* [Prompt] In the entries that follow, how many lines include "Ovary"? Give the number and nothing else.

* [Data for review]
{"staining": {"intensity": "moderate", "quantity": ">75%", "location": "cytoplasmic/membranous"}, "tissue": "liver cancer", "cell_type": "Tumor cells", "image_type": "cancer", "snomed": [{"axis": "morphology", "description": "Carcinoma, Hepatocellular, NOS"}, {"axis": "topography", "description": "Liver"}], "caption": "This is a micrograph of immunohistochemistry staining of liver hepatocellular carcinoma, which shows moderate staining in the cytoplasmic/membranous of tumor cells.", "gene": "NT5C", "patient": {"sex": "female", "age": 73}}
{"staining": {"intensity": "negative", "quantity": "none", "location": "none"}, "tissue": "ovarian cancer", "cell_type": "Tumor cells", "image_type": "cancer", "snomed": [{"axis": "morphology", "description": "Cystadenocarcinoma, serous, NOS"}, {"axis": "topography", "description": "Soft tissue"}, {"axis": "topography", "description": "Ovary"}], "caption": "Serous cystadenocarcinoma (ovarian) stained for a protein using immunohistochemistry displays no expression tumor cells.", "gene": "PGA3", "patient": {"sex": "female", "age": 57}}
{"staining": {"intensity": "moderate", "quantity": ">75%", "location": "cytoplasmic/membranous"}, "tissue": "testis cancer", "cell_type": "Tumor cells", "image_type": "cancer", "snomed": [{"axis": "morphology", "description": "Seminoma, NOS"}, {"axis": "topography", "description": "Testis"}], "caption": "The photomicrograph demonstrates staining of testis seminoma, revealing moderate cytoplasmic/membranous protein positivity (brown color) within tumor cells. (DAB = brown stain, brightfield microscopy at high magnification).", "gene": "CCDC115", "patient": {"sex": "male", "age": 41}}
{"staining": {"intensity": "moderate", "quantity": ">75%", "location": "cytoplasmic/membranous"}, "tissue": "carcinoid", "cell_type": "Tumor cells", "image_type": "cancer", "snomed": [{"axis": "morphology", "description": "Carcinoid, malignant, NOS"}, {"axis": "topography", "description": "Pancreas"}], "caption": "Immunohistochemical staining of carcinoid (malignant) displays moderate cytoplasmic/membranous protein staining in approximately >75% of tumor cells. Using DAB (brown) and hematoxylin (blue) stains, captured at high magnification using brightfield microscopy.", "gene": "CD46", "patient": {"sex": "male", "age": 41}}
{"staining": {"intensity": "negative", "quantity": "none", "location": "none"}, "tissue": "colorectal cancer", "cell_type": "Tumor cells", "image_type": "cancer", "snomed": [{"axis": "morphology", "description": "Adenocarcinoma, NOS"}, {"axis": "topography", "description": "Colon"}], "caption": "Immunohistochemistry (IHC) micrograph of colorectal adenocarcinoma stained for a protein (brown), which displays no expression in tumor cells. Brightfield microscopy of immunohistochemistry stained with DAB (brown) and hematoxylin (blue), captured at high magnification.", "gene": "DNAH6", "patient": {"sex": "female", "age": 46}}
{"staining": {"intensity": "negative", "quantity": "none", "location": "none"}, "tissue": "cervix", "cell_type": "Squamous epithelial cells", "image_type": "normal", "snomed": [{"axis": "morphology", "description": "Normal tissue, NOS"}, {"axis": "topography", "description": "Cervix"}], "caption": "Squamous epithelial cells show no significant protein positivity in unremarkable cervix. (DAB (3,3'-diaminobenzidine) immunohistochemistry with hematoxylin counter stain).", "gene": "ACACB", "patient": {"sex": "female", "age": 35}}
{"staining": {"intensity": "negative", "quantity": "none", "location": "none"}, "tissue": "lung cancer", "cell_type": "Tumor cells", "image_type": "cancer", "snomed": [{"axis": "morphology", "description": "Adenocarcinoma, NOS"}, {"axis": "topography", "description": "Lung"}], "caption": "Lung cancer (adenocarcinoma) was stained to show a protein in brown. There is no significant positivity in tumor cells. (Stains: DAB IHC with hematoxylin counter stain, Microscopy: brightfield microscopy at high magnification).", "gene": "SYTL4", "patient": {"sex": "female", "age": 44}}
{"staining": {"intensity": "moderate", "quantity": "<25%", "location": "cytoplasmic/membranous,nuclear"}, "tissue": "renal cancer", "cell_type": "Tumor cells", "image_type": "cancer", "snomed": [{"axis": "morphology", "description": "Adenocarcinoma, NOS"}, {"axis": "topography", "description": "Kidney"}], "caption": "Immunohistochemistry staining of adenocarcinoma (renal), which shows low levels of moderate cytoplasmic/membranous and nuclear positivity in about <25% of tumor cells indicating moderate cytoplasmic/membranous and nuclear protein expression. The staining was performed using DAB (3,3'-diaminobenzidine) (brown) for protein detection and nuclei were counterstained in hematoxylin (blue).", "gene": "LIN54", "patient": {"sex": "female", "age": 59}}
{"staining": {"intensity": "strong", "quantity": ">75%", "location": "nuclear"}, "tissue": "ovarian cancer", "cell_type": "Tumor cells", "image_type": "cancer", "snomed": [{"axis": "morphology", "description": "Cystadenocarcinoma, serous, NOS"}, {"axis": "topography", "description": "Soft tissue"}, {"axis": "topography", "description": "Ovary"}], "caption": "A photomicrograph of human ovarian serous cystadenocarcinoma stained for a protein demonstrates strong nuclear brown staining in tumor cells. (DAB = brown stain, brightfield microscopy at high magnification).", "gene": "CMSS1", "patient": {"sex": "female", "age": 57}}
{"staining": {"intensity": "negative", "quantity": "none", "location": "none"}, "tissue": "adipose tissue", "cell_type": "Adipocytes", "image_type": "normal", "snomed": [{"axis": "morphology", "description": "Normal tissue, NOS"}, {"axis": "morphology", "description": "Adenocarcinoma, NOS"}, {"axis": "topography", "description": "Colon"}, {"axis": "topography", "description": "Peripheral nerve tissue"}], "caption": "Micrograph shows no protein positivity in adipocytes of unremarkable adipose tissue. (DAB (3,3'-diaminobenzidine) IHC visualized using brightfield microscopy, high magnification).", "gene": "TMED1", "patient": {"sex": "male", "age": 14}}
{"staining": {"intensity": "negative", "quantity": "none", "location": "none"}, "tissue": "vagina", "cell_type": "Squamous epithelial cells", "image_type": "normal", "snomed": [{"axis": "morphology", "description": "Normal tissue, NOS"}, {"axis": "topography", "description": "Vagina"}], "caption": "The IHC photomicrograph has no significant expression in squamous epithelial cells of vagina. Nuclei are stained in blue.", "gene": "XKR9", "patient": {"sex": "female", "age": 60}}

* [Task solution] 2